SOURCE DATA: Begin

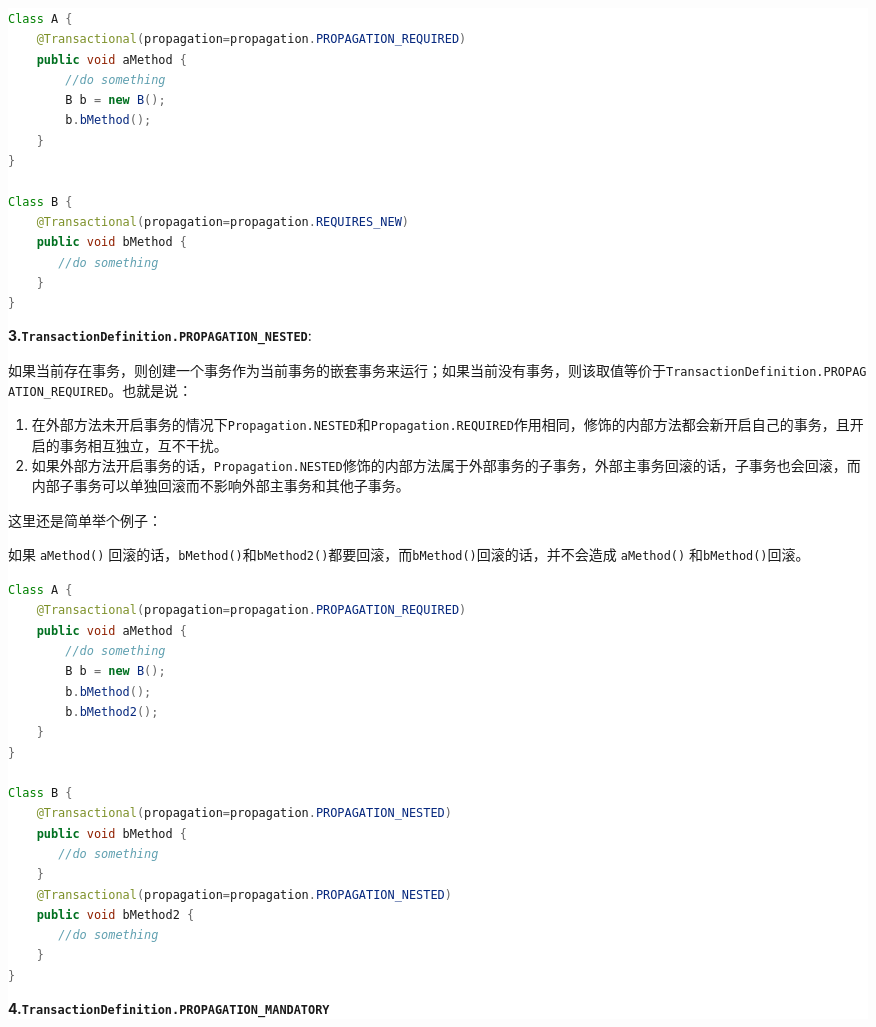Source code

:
 ```java
Class A {
    @Transactional(propagation=propagation.PROPAGATION_REQUIRED)
    public void aMethod {
        //do something
        B b = new B();
        b.bMethod();
    }
}

Class B {
    @Transactional(propagation=propagation.REQUIRES_NEW)
    public void bMethod {
       //do something
    }
}
```

**3.`TransactionDefinition.PROPAGATION_NESTED`**:

如果当前存在事务，则创建一个事务作为当前事务的嵌套事务来运行；如果当前没有事务，则该取值等价于`TransactionDefinition.PROPAGATION_REQUIRED`。也就是说：

1. 在外部方法未开启事务的情况下`Propagation.NESTED`和`Propagation.REQUIRED`作用相同，修饰的内部方法都会新开启自己的事务，且开启的事务相互独立，互不干扰。
2. 如果外部方法开启事务的话，`Propagation.NESTED`修饰的内部方法属于外部事务的子事务，外部主事务回滚的话，子事务也会回滚，而内部子事务可以单独回滚而不影响外部主事务和其他子事务。

这里还是简单举个例子：

如果 `aMethod()` 回滚的话，`bMethod()`和`bMethod2()`都要回滚，而`bMethod()`回滚的话，并不会造成 `aMethod()` 和`bMethod()`回滚。

```java
Class A {
    @Transactional(propagation=propagation.PROPAGATION_REQUIRED)
    public void aMethod {
        //do something
        B b = new B();
        b.bMethod();
        b.bMethod2();
    }
}

Class B {
    @Transactional(propagation=propagation.PROPAGATION_NESTED)
    public void bMethod {
       //do something
    }
    @Transactional(propagation=propagation.PROPAGATION_NESTED)
    public void bMethod2 {
       //do something
    }
}
```

**4.`TransactionDefinition.PROPAGATION_MANDATORY`**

SOURCE DATA: End

**PROBLEM TO WORK ON:** Every record, from top to bottom, gets written out exactly; no picture goes into the copy.

**EXERCISE SOLUTION:**
Source code

:
 ```java
Class A {
    @Transactional(propagation=propagation.PROPAGATION_REQUIRED)
    public void aMethod {
        //do something
        B b = new B();
        b.bMethod();
    }
}

Class B {
    @Transactional(propagation=propagation.REQUIRES_NEW)
    public void bMethod {
       //do something
    }
}
```

**3.`TransactionDefinition.PROPAGATION_NESTED`**:

如果当前存在事务，则创建一个事务作为当前事务的嵌套事务来运行；如果当前没有事务，则该取值等价于`TransactionDefinition.PROPAGATION_REQUIRED`。也就是说：

1. 在外部方法未开启事务的情况下`Propagation.NESTED`和`Propagation.REQUIRED`作用相同，修饰的内部方法都会新开启自己的事务，且开启的事务相互独立，互不干扰。
2. 如果外部方法开启事务的话，`Propagation.NESTED`修饰的内部方法属于外部事务的子事务，外部主事务回滚的话，子事务也会回滚，而内部子事务可以单独回滚而不影响外部主事务和其他子事务。

这里还是简单举个例子：

如果 `aMethod()` 回滚的话，`bMethod()`和`bMethod2()`都要回滚，而`bMethod()`回滚的话，并不会造成 `aMethod()` 和`bMethod()`回滚。

```java
Class A {
    @Transactional(propagation=propagation.PROPAGATION_REQUIRED)
    public void aMethod {
        //do something
        B b = new B();
        b.bMethod();
        b.bMethod2();
    }
}

Class B {
    @Transactional(propagation=propagation.PROPAGATION_NESTED)
    public void bMethod {
       //do something
    }
    @Transactional(propagation=propagation.PROPAGATION_NESTED)
    public void bMethod2 {
       //do something
    }
}
```

**4.`TransactionDefinition.PROPAGATION_MANDATORY`**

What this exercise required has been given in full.